When choosing a project to be worked on in my spare time, I like to give it a fun name. This helps motivate me; creating an ideal for the project before it even exists. I also like coming up with fun names!

So, Leaf.

These types of projects have to check some boxes.

First of all, the implementation has to be something that I can be proud of. Simple, understandable code. I like my free time to postulate at the existence of something better than our current notion of what software engineering is. I want to try to show people that a better way is possible. That is not to say I come anywhere close to succeeding, but this kind of ideal has proven to be a good motivator as well as an interesting thought exercise.

I also like to explore some new technology with these kinds of things. If I'm learning while I'm working, I tend to be much happier. Sure, I might not have made as much progress as I had thought I would but at least I came away from the experience a little wiser.

And lastly, a new constraint to me: I want this project to not be useful to other people, at least not directly. I have spent a lot of time in the past trying to think about how others can benefit from my coding but that is not a goal for Leaf. I already spend my work days trying to benefit people, albeit indirectly and inefficiently. So long as I am thus employed, it is not sustainable for me to try to do something similar with my free time. It has to be a creative pursuit, for myself.


A concept I have been exploring recently is "The Intentionally Limiting Abstraction". I have often found myself parallelized by how to do something.
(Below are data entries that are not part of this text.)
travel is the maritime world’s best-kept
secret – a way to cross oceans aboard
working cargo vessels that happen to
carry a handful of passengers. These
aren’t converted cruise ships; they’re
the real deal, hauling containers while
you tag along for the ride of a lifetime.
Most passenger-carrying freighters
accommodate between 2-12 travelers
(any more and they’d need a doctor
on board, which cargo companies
I can't write, I first have to get an extremely sharp metaphorical pencil. But if you spend all your time drawing blueprints to build a chair that will let you build a notebook-making machine to write about how you want to build the perfect pencil, well, you first have to find a pencil. So someone coming along and saying "Here, take this pencil." can be extremely valuable. It just takes an assertion of immutability and adequacy: "It's a perfectly good pencil, the only one for miles, and you cannot alter it." The production of an abstraction, a tool, with little or no customization is a blessing. This is how I am viewing bearblog: it's a perfectly good pencil. Is it flawless? Of course not, but it's good enough, it's here, and I am pretending there are no other pencils within reach. And look: Words!


I want Leaf to provide an abstraction to others, a way of communicating with computers that is intentionally limiting. It doesn't let you make customizations or add gifs, it is an API with a good-enough user interface.
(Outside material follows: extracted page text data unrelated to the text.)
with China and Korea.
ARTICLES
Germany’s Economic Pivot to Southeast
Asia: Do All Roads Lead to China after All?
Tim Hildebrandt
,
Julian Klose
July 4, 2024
What will it let you do? Construct data, call functions and RPCs with said data, and see the results. Importantly, there will only be one way to construct data. No matter who wrote the RPC, the data is the same, manipulatable in the same language. And for the RPC writer? No longer do they have to worry about providing a user-interface on top of their RPC. The type is the interface. The user will be able to read the type, construct the data, and call the RPC. An intentionally limiting, good-enough abstraction for general-purpose function calls.


This assertion of value might seem misaligned with my previous statement that I want Leaf to not help others. But importantly: I do not intend to make Leaf available to other people, at least not while it is functioning as a creative project. I will make Leaf to tickle my own creativity, without external requirements or support. A step beyond "it runs on my machine" is "it doesn't run on your machine", a concept I've neither considered nor embraced before. Let's see how it goes.